Extracted entries —
++++++

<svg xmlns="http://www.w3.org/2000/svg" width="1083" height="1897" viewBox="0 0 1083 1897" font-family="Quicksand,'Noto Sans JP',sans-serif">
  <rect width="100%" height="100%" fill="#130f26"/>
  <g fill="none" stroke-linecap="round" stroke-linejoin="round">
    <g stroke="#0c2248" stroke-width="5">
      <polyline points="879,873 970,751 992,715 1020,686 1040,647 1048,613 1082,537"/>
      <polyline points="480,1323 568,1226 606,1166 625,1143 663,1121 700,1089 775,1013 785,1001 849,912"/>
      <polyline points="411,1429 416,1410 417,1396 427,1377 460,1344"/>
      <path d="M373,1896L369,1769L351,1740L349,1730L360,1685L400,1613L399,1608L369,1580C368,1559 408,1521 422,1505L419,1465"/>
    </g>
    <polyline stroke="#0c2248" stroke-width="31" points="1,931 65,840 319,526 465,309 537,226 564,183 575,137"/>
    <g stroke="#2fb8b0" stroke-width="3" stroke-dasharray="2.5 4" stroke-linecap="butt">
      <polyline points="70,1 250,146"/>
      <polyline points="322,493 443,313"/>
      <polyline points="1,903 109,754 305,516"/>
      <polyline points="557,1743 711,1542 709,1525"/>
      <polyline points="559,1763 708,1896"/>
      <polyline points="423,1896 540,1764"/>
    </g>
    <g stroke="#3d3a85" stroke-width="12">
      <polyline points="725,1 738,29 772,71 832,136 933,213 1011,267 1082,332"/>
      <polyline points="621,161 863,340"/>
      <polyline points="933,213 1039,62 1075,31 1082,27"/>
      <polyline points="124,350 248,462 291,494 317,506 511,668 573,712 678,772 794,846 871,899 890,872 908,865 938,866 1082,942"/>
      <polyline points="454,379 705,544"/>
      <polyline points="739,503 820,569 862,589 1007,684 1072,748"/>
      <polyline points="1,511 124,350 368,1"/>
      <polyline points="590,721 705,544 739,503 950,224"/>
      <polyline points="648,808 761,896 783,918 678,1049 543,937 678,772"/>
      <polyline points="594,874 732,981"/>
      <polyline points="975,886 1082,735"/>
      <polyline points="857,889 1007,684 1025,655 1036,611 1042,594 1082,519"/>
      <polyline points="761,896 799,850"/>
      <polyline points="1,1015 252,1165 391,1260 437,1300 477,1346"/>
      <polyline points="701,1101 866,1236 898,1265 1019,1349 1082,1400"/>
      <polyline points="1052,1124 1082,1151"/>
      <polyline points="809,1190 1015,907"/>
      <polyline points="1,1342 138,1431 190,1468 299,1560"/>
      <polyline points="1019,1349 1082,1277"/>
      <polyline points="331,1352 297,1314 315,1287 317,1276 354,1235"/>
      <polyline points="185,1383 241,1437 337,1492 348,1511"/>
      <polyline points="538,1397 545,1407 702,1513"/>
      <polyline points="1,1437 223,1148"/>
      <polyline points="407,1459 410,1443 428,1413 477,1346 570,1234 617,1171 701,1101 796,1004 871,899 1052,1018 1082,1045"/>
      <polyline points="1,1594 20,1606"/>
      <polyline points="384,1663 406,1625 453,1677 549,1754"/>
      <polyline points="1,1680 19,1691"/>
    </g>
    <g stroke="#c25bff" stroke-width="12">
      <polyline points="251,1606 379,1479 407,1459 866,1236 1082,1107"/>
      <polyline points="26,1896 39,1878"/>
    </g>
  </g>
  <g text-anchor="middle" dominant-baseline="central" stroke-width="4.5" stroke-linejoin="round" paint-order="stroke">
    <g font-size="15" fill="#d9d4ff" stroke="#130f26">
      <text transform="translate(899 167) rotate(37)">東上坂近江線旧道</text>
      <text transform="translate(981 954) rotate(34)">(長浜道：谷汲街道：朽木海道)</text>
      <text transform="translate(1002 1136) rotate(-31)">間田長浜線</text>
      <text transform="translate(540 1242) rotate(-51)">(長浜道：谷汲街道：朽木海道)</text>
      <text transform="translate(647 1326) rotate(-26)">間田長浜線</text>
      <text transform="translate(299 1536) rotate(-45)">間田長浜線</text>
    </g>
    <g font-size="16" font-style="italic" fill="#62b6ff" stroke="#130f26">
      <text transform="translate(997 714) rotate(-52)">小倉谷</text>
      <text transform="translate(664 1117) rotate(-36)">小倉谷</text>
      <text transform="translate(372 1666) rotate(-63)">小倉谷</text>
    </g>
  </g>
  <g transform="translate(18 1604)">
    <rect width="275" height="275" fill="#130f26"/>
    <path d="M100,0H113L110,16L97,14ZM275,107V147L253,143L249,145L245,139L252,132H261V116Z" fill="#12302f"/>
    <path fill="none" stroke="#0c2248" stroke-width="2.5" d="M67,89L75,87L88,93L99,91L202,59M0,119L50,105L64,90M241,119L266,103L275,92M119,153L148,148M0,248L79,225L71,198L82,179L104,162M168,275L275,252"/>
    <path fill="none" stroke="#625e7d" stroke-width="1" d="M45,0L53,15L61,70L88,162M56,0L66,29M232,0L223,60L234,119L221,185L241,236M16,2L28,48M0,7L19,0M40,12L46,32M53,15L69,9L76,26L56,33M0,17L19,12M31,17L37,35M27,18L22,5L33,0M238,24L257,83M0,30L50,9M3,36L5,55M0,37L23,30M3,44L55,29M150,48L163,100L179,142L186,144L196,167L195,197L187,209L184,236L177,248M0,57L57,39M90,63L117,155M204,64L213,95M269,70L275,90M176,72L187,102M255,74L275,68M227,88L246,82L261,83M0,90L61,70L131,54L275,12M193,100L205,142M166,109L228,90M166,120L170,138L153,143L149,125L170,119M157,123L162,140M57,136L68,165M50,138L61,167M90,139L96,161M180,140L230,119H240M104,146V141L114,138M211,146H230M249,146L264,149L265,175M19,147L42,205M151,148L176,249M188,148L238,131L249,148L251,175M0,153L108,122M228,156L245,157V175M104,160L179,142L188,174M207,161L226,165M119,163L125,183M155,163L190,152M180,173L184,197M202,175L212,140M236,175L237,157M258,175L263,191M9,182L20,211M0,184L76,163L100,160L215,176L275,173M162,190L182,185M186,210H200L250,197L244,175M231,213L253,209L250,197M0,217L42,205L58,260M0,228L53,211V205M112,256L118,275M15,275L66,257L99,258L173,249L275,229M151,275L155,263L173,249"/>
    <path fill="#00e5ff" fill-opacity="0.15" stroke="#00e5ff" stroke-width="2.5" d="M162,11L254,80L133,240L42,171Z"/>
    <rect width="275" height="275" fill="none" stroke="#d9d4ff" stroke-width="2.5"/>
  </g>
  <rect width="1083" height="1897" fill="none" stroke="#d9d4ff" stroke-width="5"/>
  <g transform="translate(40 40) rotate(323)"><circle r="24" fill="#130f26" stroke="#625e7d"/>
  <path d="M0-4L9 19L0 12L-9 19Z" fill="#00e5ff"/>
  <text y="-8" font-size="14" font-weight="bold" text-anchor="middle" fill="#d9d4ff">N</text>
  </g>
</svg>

++++++

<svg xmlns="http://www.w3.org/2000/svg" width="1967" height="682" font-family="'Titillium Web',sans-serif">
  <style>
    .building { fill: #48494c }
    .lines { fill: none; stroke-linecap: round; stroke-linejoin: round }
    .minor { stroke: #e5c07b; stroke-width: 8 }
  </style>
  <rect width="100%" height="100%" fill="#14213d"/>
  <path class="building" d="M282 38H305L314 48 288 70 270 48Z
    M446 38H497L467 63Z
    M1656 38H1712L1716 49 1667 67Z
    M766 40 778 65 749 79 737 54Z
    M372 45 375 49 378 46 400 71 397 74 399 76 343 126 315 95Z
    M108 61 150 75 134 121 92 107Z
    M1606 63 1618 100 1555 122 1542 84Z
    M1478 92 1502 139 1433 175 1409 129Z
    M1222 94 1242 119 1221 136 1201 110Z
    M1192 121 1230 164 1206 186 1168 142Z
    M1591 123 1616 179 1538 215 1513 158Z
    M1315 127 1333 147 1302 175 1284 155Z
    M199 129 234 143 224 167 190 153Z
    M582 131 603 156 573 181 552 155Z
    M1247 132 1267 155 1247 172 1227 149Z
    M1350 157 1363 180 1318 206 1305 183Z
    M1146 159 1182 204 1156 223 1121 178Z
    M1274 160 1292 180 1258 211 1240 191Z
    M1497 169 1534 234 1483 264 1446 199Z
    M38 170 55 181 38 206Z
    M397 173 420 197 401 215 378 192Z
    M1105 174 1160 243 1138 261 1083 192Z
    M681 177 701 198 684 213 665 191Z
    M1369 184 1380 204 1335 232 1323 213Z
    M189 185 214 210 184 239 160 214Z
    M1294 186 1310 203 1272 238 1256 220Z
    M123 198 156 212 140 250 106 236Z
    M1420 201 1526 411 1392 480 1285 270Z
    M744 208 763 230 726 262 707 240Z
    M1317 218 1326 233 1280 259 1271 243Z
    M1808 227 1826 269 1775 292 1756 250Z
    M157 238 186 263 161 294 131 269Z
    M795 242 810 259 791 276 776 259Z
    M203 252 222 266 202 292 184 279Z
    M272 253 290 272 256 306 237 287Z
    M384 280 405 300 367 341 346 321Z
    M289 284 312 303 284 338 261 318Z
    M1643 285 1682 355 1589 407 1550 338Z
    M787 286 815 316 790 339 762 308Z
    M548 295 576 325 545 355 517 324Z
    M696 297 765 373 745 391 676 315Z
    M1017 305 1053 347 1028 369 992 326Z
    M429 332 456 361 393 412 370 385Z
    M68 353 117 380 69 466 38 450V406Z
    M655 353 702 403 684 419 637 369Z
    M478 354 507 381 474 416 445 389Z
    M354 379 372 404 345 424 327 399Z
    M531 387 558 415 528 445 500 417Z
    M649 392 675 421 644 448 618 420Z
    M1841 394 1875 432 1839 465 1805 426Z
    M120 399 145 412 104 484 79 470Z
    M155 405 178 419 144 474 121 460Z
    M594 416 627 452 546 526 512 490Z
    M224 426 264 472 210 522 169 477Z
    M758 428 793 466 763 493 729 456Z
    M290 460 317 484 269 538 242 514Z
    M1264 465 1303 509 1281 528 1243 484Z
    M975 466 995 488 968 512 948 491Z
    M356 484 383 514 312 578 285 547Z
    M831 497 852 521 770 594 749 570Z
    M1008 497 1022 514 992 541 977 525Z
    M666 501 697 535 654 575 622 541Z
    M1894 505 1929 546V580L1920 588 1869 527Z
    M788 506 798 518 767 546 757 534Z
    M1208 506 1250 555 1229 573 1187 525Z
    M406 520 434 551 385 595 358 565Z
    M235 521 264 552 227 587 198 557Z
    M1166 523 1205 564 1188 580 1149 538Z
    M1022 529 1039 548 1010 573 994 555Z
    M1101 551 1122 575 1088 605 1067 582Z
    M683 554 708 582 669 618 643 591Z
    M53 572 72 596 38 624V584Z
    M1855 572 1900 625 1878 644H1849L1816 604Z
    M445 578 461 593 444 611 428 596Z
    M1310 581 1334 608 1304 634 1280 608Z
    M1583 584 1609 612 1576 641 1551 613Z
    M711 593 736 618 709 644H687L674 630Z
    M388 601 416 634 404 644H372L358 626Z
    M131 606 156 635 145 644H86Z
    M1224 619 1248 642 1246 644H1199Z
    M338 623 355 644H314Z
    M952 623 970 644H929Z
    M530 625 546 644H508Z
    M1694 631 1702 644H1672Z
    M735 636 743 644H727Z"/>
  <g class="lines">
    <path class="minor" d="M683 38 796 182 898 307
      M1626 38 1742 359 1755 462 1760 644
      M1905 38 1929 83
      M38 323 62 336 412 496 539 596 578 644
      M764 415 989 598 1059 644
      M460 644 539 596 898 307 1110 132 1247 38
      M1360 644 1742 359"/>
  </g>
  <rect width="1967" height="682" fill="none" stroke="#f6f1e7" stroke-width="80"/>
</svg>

++++++

Exercise requirements — Word for word, restate the lines of the data above that fall between the line holding "M1643 285 1682 355 1589 407 1550 338Z" and the line holding "M388 601 416 634 404 644H372L358 626Z", inclusive, and no other lines.

Reply to the exercise —
    M1643 285 1682 355 1589 407 1550 338Z
    M787 286 815 316 790 339 762 308Z
    M548 295 576 325 545 355 517 324Z
    M696 297 765 373 745 391 676 315Z
    M1017 305 1053 347 1028 369 992 326Z
    M429 332 456 361 393 412 370 385Z
    M68 353 117 380 69 466 38 450V406Z
    M655 353 702 403 684 419 637 369Z
    M478 354 507 381 474 416 445 389Z
    M354 379 372 404 345 424 327 399Z
    M531 387 558 415 528 445 500 417Z
    M649 392 675 421 644 448 618 420Z
    M1841 394 1875 432 1839 465 1805 426Z
    M120 399 145 412 104 484 79 470Z
    M155 405 178 419 144 474 121 460Z
    M594 416 627 452 546 526 512 490Z
    M224 426 264 472 210 522 169 477Z
    M758 428 793 466 763 493 729 456Z
    M290 460 317 484 269 538 242 514Z
    M1264 465 1303 509 1281 528 1243 484Z
    M975 466 995 488 968 512 948 491Z
    M356 484 383 514 312 578 285 547Z
    M831 497 852 521 770 594 749 570Z
    M1008 497 1022 514 992 541 977 525Z
    M666 501 697 535 654 575 622 541Z
    M1894 505 1929 546V580L1920 588 1869 527Z
    M788 506 798 518 767 546 757 534Z
    M1208 506 1250 555 1229 573 1187 525Z
    M406 520 434 551 385 595 358 565Z
    M235 521 264 552 227 587 198 557Z
    M1166 523 1205 564 1188 580 1149 538Z
    M1022 529 1039 548 1010 573 994 555Z
    M1101 551 1122 575 1088 605 1067 582Z
    M683 554 708 582 669 618 643 591Z
    M53 572 72 596 38 624V584Z
    M1855 572 1900 625 1878 644H1849L1816 604Z
    M445 578 461 593 444 611 428 596Z
    M1310 581 1334 608 1304 634 1280 608Z
    M1583 584 1609 612 1576 641 1551 613Z
    M711 593 736 618 709 644H687L674 630Z
    M388 601 416 634 404 644H372L358 626Z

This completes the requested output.